The writer also becomes entranced. Some refer to this experience as flow, a partially conscious state. It seems to take a trance to create a trance, a self-reference impossible to describe. Dedication hardly helps and usually leaves distracting tool marks which editors must clean up later. The trance visits or not, and when it refuses to come, the keyboard might be better left alone until later. A small dedication extending perhaps as much as eleven minutes might be all required to determine if the flow’s visiting that day. Sit before the screen for eleven minutes, writing whatever comes out the end of the fingers. If at the end of this short period, the writer is still conscious of time, this awareness might indicate that the flow’s off visiting the zoo that morning. If after an hour, the writer remembers to check whether eleven minutes have passed, the flow visited and worked her magic.
Breathless prose only rarely flows out the ends of any writer’s fingers. Fortunately, the writer’s trance refuses to disclose this otherwise discomfiting truth. Once ‘done,’ the writer ‘rereads’ their work for the first time, mostly to check to see whether it induces the necessary trance state in them. However much the writer might have impressed himself when writing, the first reading should somewhat dissuade him from taking too seriously his recent experience of genius, for the reading trance will not prove complete without amendment. Editing might restore a sense of flow to something near it’s originally experienced illusion, but only rarely ever matches it, for reading, however trance-inducing, hardly compares to the quality of a writer’s trance.
Writers produce trances by means of trances. We are not conscious of our craft. We become aware of it only after the fact, through repetition, a pattern recognition which hardly represents anything like knowledge, skill, or, indeed, craft. Some writers doubtless feel as though they know what they’re going to say before they lay down the words. I can’t believe that any satisfy that intention, for the trances, the writer’s as well as the reader’s, discover unintended and unexpected content in the very act of exposition. The outline properly disqualifies itself. Writers seem to be dedicated learners, often surprised, discovering that their words disclose content they didn’t know they knew, and might not, even at the point of discovery, retain any understanding of possessing.

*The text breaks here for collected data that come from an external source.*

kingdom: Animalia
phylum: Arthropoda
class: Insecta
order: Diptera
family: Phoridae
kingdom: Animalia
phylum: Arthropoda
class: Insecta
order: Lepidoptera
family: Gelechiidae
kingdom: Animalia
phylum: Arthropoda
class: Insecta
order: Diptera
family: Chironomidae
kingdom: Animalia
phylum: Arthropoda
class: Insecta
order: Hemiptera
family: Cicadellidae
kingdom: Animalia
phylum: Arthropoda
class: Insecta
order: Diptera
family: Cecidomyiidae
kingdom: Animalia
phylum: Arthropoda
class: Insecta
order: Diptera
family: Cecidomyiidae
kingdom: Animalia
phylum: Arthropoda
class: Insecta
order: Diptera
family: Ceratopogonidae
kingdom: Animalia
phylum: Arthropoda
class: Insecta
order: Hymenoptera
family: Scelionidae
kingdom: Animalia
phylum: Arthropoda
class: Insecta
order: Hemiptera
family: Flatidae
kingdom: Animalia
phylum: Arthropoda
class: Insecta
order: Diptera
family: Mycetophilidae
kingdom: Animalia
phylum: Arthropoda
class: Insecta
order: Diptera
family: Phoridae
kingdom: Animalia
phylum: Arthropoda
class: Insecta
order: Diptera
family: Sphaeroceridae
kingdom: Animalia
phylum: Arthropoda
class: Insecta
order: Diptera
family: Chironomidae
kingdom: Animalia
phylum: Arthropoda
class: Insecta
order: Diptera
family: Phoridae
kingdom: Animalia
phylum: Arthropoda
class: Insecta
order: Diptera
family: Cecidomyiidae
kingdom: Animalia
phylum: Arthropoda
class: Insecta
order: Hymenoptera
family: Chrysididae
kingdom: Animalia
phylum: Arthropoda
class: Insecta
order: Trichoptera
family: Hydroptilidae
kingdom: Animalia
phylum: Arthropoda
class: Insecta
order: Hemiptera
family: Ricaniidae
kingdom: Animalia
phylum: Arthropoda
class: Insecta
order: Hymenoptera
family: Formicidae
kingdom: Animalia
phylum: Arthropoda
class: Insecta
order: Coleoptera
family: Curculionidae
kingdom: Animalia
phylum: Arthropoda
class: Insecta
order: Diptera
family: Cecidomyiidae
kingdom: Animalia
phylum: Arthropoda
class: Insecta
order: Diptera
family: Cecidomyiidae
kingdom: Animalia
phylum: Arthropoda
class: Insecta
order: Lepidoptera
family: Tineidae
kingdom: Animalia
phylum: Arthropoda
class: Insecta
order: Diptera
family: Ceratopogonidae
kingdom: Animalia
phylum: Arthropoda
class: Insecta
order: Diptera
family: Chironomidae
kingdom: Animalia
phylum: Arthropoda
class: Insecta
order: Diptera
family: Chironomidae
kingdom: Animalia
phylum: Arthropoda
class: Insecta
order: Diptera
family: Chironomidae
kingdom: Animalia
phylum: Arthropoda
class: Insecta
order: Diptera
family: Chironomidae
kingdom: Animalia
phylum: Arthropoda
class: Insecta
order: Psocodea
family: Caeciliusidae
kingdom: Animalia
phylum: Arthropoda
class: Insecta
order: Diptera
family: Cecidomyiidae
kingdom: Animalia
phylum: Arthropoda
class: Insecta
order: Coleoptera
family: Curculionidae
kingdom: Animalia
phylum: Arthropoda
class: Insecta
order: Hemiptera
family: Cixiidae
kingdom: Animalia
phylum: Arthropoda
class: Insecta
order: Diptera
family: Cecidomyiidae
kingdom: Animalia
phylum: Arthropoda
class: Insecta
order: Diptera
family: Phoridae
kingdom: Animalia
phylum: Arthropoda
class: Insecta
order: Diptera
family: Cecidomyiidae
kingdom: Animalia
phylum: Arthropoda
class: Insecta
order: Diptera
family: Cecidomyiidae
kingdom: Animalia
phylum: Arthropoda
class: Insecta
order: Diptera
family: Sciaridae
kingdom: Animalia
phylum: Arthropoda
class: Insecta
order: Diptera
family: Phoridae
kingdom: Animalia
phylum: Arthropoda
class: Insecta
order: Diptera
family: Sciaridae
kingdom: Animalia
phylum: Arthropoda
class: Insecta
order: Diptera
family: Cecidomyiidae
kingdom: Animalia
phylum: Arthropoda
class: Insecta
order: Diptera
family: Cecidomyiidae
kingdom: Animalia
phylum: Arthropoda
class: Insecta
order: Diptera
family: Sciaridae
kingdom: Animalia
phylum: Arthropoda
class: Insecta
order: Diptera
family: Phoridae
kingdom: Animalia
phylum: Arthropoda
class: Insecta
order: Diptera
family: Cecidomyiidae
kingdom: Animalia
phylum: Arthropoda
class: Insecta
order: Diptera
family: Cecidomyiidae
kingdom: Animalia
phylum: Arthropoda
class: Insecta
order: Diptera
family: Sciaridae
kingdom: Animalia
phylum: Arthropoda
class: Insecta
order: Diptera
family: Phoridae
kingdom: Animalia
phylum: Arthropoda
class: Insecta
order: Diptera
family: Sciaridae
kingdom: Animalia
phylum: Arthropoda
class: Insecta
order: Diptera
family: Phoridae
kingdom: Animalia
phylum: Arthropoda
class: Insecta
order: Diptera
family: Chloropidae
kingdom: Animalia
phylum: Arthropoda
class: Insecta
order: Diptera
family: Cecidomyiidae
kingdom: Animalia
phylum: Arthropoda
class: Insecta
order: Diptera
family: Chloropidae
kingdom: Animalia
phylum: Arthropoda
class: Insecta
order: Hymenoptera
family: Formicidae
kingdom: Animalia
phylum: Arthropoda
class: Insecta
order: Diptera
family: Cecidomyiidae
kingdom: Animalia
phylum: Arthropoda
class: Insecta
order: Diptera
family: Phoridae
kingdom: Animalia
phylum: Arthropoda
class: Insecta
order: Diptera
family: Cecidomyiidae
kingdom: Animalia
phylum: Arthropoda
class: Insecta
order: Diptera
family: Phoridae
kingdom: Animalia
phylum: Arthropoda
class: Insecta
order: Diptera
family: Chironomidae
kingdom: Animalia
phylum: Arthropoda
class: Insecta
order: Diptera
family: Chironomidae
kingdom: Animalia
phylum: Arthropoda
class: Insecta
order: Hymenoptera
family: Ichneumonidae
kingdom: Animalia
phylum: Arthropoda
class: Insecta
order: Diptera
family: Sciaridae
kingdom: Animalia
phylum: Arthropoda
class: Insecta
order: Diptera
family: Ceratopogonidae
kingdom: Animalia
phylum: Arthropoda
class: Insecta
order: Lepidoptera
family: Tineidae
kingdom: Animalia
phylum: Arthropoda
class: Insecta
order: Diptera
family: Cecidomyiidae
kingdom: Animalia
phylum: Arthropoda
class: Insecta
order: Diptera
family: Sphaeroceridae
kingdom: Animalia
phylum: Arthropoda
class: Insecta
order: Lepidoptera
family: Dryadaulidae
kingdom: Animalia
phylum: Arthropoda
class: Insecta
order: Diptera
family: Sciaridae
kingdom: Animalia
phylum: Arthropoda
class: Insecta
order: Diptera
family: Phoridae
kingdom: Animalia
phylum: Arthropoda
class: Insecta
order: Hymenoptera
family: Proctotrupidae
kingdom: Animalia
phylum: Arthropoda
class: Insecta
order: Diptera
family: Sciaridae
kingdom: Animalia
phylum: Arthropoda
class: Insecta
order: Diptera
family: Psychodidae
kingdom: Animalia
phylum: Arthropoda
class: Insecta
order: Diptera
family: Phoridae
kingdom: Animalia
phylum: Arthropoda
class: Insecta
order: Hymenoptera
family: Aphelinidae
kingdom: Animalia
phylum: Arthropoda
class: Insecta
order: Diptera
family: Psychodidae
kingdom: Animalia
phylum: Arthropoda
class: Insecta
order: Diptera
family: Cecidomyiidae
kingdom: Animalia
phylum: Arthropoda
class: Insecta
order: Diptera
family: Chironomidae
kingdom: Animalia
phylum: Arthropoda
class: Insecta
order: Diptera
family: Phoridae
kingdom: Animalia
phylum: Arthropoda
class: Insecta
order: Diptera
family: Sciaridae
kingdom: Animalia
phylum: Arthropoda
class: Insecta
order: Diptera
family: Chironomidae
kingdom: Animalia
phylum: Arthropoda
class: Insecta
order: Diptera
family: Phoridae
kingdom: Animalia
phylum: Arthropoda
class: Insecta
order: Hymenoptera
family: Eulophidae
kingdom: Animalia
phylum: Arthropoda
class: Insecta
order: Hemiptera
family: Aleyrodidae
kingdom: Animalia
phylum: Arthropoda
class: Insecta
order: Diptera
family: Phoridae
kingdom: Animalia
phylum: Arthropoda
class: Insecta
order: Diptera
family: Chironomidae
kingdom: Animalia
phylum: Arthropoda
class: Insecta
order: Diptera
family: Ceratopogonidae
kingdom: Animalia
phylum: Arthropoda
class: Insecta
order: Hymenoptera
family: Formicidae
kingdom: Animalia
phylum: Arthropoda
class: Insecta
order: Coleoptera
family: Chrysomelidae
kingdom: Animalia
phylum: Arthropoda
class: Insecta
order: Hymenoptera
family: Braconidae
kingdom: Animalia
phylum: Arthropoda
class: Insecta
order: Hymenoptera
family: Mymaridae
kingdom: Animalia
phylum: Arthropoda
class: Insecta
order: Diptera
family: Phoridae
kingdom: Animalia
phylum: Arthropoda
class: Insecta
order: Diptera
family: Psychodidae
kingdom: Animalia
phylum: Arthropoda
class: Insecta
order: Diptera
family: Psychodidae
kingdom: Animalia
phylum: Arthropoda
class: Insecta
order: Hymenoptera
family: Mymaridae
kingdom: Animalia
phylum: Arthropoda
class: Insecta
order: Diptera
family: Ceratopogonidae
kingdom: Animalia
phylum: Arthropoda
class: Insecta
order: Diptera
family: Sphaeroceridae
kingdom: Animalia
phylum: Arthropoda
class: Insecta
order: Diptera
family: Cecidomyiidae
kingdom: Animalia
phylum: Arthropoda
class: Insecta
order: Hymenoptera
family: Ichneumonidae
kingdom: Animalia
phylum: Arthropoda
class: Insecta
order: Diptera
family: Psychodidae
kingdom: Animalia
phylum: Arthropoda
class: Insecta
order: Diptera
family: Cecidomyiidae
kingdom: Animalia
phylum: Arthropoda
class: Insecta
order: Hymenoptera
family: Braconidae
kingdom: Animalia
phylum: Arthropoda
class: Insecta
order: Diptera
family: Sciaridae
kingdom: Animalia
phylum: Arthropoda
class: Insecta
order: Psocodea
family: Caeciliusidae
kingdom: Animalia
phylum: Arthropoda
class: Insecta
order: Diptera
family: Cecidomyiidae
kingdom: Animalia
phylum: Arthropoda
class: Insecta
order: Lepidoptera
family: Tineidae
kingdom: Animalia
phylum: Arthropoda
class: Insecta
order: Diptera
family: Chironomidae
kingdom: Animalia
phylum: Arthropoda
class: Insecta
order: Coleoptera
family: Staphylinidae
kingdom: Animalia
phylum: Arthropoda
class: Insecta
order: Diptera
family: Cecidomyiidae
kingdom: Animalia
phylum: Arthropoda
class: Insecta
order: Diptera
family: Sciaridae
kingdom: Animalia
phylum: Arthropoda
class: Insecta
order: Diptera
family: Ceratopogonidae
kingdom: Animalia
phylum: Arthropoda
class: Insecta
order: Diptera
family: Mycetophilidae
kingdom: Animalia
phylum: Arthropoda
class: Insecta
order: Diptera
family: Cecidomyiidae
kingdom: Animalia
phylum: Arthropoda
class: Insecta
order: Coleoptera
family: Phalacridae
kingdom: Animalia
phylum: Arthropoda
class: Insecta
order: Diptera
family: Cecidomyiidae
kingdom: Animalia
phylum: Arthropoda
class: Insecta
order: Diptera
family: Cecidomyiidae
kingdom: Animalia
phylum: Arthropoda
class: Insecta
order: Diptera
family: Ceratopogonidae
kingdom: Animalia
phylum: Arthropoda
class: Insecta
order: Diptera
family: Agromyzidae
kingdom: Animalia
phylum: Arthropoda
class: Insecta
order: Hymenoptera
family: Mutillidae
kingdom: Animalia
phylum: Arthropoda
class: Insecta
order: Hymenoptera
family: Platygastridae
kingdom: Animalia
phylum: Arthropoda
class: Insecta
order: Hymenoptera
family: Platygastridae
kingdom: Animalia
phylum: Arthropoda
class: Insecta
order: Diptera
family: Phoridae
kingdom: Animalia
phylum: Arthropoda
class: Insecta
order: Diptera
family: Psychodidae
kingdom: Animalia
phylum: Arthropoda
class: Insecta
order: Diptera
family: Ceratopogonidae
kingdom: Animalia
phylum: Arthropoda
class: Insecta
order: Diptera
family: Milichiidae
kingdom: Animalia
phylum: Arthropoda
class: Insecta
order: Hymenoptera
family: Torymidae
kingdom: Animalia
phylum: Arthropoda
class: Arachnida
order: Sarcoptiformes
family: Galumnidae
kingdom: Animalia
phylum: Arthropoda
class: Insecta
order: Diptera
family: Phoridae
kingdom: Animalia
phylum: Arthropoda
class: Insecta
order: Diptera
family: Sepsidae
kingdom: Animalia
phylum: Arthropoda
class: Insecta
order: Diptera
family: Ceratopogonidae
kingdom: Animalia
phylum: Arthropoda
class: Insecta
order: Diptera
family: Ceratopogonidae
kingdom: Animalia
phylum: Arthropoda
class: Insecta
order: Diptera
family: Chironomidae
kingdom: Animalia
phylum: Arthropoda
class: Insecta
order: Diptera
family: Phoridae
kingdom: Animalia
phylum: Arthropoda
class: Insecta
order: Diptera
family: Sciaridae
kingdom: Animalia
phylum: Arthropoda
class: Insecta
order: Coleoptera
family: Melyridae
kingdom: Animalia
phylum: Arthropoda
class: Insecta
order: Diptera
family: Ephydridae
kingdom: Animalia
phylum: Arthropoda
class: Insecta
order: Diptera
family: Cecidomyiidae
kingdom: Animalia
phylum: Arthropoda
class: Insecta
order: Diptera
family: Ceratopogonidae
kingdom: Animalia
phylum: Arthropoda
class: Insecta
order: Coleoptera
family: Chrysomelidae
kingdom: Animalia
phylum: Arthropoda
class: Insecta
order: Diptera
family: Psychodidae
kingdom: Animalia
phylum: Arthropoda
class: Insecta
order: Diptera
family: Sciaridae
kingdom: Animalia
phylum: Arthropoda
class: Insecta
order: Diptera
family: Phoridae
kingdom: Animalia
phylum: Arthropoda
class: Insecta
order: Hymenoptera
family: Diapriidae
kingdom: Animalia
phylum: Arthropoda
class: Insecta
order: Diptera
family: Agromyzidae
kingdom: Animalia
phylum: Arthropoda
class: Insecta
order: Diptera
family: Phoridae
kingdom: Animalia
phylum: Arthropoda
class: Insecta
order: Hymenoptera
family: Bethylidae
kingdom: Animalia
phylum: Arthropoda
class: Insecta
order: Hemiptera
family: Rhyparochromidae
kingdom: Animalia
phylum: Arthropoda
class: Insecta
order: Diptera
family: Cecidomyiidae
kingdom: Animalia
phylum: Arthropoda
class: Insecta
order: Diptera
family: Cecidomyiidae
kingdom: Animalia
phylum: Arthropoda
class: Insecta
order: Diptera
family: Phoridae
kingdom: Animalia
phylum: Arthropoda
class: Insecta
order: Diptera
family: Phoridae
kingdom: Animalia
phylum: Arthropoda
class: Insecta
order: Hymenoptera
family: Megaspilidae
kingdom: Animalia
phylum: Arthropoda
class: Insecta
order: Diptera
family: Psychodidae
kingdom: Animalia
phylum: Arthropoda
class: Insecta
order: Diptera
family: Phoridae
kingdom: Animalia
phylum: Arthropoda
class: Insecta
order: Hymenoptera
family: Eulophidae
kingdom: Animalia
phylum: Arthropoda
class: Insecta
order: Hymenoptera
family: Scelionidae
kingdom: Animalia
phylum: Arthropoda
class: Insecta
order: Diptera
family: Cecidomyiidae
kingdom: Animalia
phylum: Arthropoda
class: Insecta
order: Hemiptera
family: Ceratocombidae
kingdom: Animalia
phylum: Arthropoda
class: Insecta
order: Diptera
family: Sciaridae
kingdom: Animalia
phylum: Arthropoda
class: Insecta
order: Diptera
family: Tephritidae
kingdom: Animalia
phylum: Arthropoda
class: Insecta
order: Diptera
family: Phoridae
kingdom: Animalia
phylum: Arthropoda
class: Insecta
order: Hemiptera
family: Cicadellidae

Because writing induces trances, writing can exist in essentially content free-states. Free use of innuendo leaves the reader to fill in the blanks, an act that the thoroughly entranced reader will find remarkably satisfying. Referring to nothings as merely ‘things,’ or posing irrational equivalences (most often accomplished by the illiberal use of the nefarious ‘is’), conscripts the reader into finishing the incomplete exposition. I refer the reader to almost any advertising copy and many business white papers, both of which seem to seek to distract the unavoidably entranced reader into doing the heavy lifting the thoughtful writer really should have already completed. Commerce thrives in the shadows of such distractions. Writers carry onerous responsibilities. We must create trances without abusing our gift.